Hinata menggumam, menyambut lidah Kageyama dengan antusias di dalam mulutnya. Mengikat dan menautkannya dengan lidahnya sendiri, meraba dan memijat dan menyentuh, hingga gerakan dua otot liat itu tak beraturan seperti ular kelaparan. Napas Hinata menderu-deru, jatuh menimpa pipi hangat Kageyama. Lama-lama, suara-suara lain pun gagal difilter dan lolos dari mulutnya.

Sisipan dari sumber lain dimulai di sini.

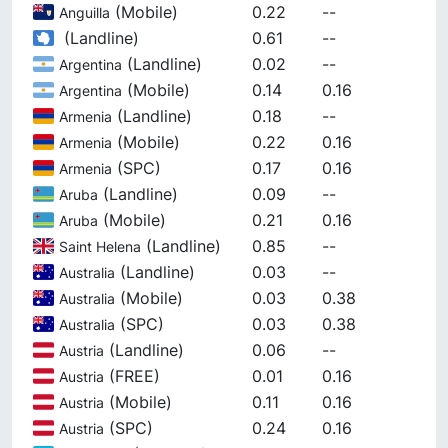
(
Mobile
)
0.22
--
Anguilla
(
Landline
)
0.61
--
(
Landline
)
0.02
--
Argentina
(
Mobile
)
0.14
0.16
Argentina
(
Landline
)
0.18
--
Armenia
(
Mobile
)
0.22
0.16
Armenia
(
SPC
)
0.17
0.16
Armenia
(
Landline
)
0.09
--
Aruba
(
Mobile
)
0.21
0.16
Aruba
(
Landline
)
0.85
--
Saint Helena
(
Landline
)
0.03
--
Australia
(
Mobile
)
0.03
0.38
Australia
(
SPC
)
0.03
0.38
Australia
(
Landline
)
0.06
--
Austria
(
FREE
)
0.01
0.16
Austria
(
Mobile
)
0.11
0.16
Austria
(
SPC
)
0.24
0.16
Austria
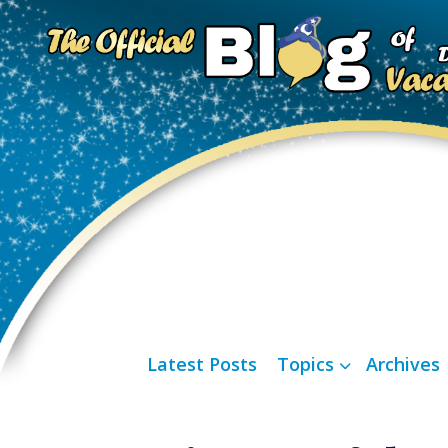
Latest Posts
Topics
Archives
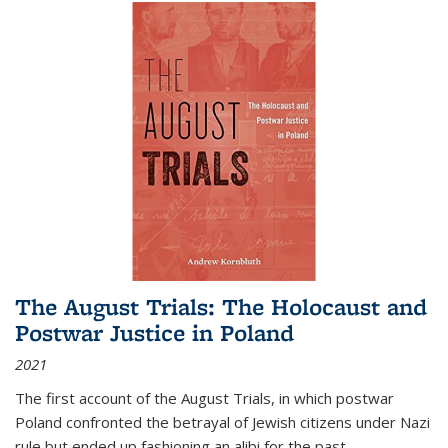
The August Trials: The Holocaust and
Postwar Justice in Poland
2021
The first account of the August Trials, in which postwar
Poland confronted the betrayal of Jewish citizens under Nazi
rule but ended up fashioning an alibi for the past.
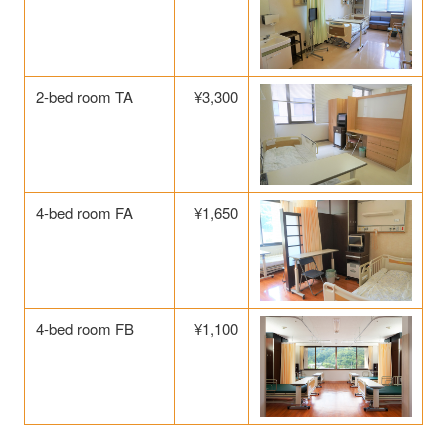
2-bed room TA
¥3,300
4-bed room FA
¥1,650
4-bed room FB
¥1,100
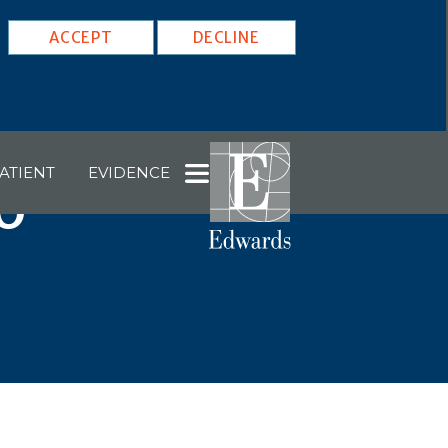
ACCEPT
DECLINE
ATIENT
EVIDENCE
6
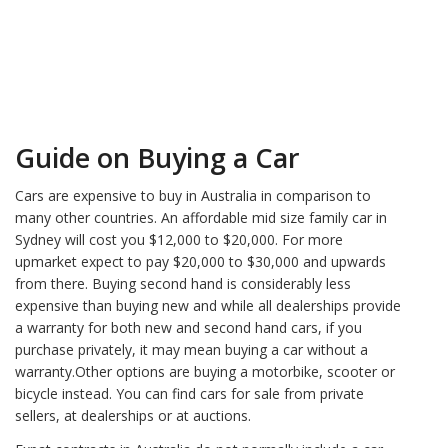
Guide on Buying a Car
Cars are expensive to buy in Australia in comparison to
many other countries. An affordable mid size family car in
Sydney will cost you $12,000 to $20,000. For more
upmarket expect to pay $20,000 to $30,000 and upwards
from there. Buying second hand is considerably less
expensive than buying new and while all dealerships provide
a warranty for both new and second hand cars, if you
purchase privately, it may mean buying a car without a
warranty.Other options are buying a motorbike, scooter or
bicycle instead. You can find cars for sale from private
sellers, at dealerships or at auctions.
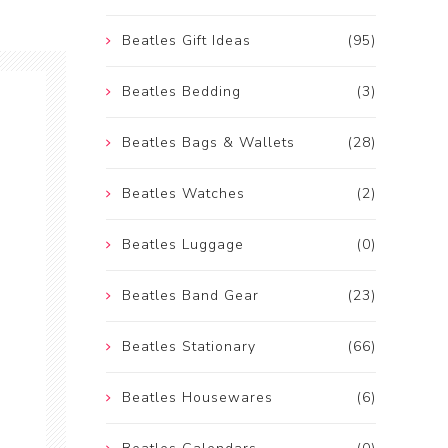
Beatles Gift Ideas
(95)
Beatles Bedding
(3)
Beatles Bags & Wallets
(28)
Beatles Watches
(2)
Beatles Luggage
(0)
Beatles Band Gear
(23)
Beatles Stationary
(66)
Beatles Housewares
(6)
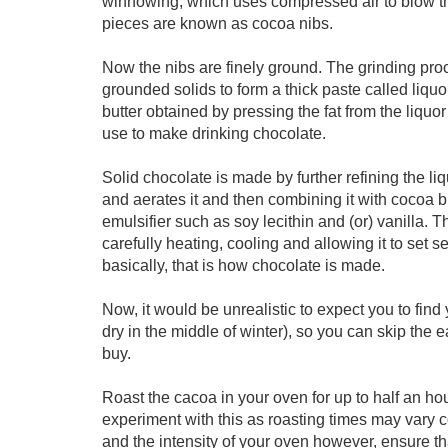
winnowing, which uses compressed air to blow th
pieces are known as cocoa nibs.
Now the nibs are finely ground. The grinding pro
grounded solids to form a thick paste called liquo
butter obtained by pressing the fat from the liq
use to make drinking chocolate.
Solid chocolate is made by further refining the 
and aerates it and then combining it with cocoa bu
emulsifier such as soy lecithin and (or) vanilla.
carefully heating, cooling and allowing it to set
basically, that is how chocolate is made.
Now, it would be unrealistic to expect you to fin
dry in the middle of winter), so you can skip the
buy.
Roast the cacoa in your oven for up to half an h
experiment with this as roasting times may vary 
and the intensity of your oven however, ensure that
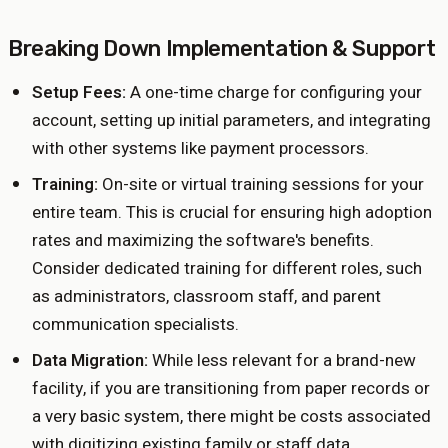
Breaking Down Implementation & Support
Setup Fees:
A one-time charge for configuring your
account, setting up initial parameters, and integrating
with other systems like payment processors.
Training:
On-site or virtual training sessions for your
entire team. This is crucial for ensuring high adoption
rates and maximizing the software's benefits.
Consider dedicated training for different roles, such
as administrators, classroom staff, and parent
communication specialists.
Data Migration:
While less relevant for a brand-new
facility, if you are transitioning from paper records or
a very basic system, there might be costs associated
with digitizing existing family or staff data.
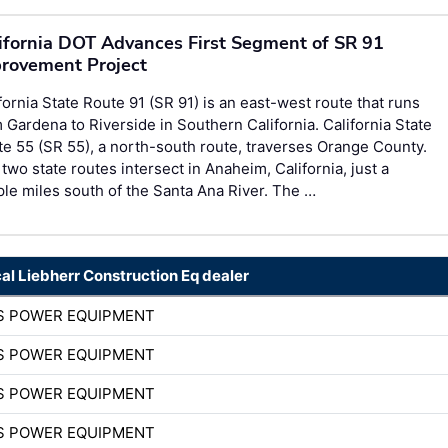
ifornia DOT Advances First Segment of SR 91
rovement Project
fornia State Route 91 (SR 91) is an east-west route that runs
 Gardena to Riverside in Southern California. California State
e 55 (SR 55), a north-south route, traverses Orange County.
two state routes intersect in Anaheim, California, just a
le miles south of the Santa Ana River. The …
cal Liebherr Construction Eq dealer
S POWER EQUIPMENT
S POWER EQUIPMENT
S POWER EQUIPMENT
S POWER EQUIPMENT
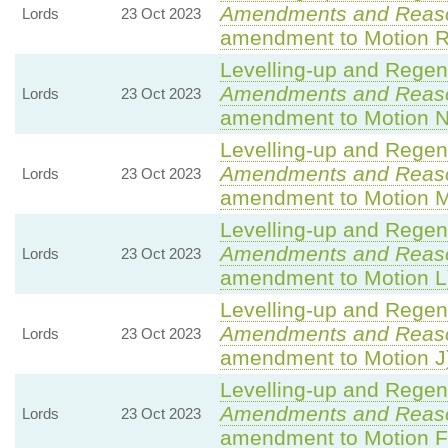
Amendments and Reas
Lords
23 Oct 2023
amendment to Motion R
Levelling-up and Regene
Amendments and Reas
Lords
23 Oct 2023
amendment to Motion N
Levelling-up and Regene
Amendments and Reas
Lords
23 Oct 2023
amendment to Motion 
Levelling-up and Regene
Amendments and Reas
Lords
23 Oct 2023
amendment to Motion L
Levelling-up and Regene
Amendments and Reas
Lords
23 Oct 2023
amendment to Motion J
Levelling-up and Regene
Amendments and Reas
Lords
23 Oct 2023
amendment to Motion F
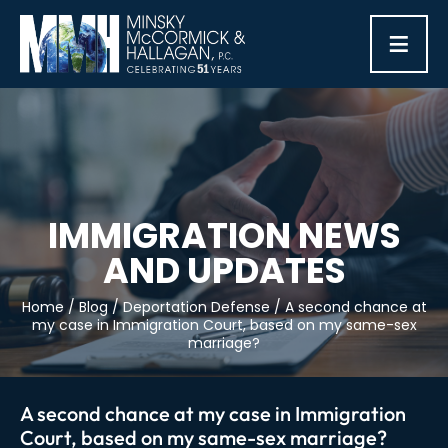
≡
IMMIGRATION NEWS
AND UPDATES
Home
/
Blog
/
Deportation Defense
/
A second chance at
my case in Immigration Court, based on my same-sex
marriage?
A second chance at my case in Immigration
Court, based on my same-sex marriage?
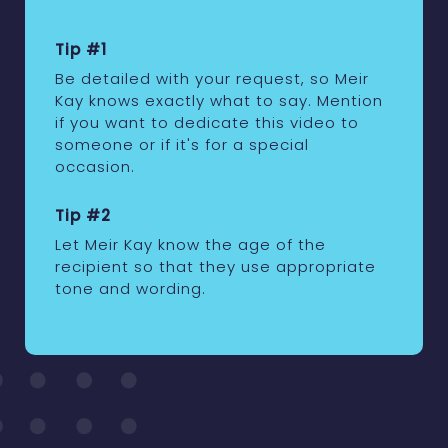
Tip #1
Be detailed with your request, so Meir
Kay knows exactly what to say. Mention
if you want to dedicate this video to
someone or if it's for a special
occasion.
Tip #2
Let Meir Kay know the age of the
recipient so that they use appropriate
tone and wording.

"Nggh… haa… Kau—" Hinata melompat, kaget dan senang, saat bagian langit mulutnya diraba oleh lidah itu. "Kau benar-benar… mengalah—ah—mengalahkan Mjolnir api—"

"Diam, Hinata bodoh."

Hinata menuruti dengan suka cita. Bertindak sedikit lebih berani, dia melingkarkan kedua kakinya pada pinggang Kageyama. Jari-jari nakal menjambak dan menarik-narik rambut hitam halus miliknya dengan kuat, sementara tangannya yang lain menancapkan kuku-kukunya pada bahu atletis.

Saat Kageyama menumpahkan desahan tertahannya yang terkamuflase oleh geraman, Hinata ingin tersenyum puas.

Keduanya bergerak menurut insting pada titik ini. Tangan menyentuh segalanya yang bisa disentuh—dan Hinata mengedik saat telapak lebar Kageyama yang panas mendarat dengan menantang di atas kulit dadanya, dekat dengan teritori sensitif tetapi juga terasa begitu jauh. Dua lidah bergeliut dengan viral, bibir terkunci kuat-kuat, napas saling dihempas dan dihirup. Air liur bercampur dan menetes-netes dari sudut bibir, membasahi dagu seperti air terjun, tetapi keduanya mengabaikan itu seperti saat-saat lain.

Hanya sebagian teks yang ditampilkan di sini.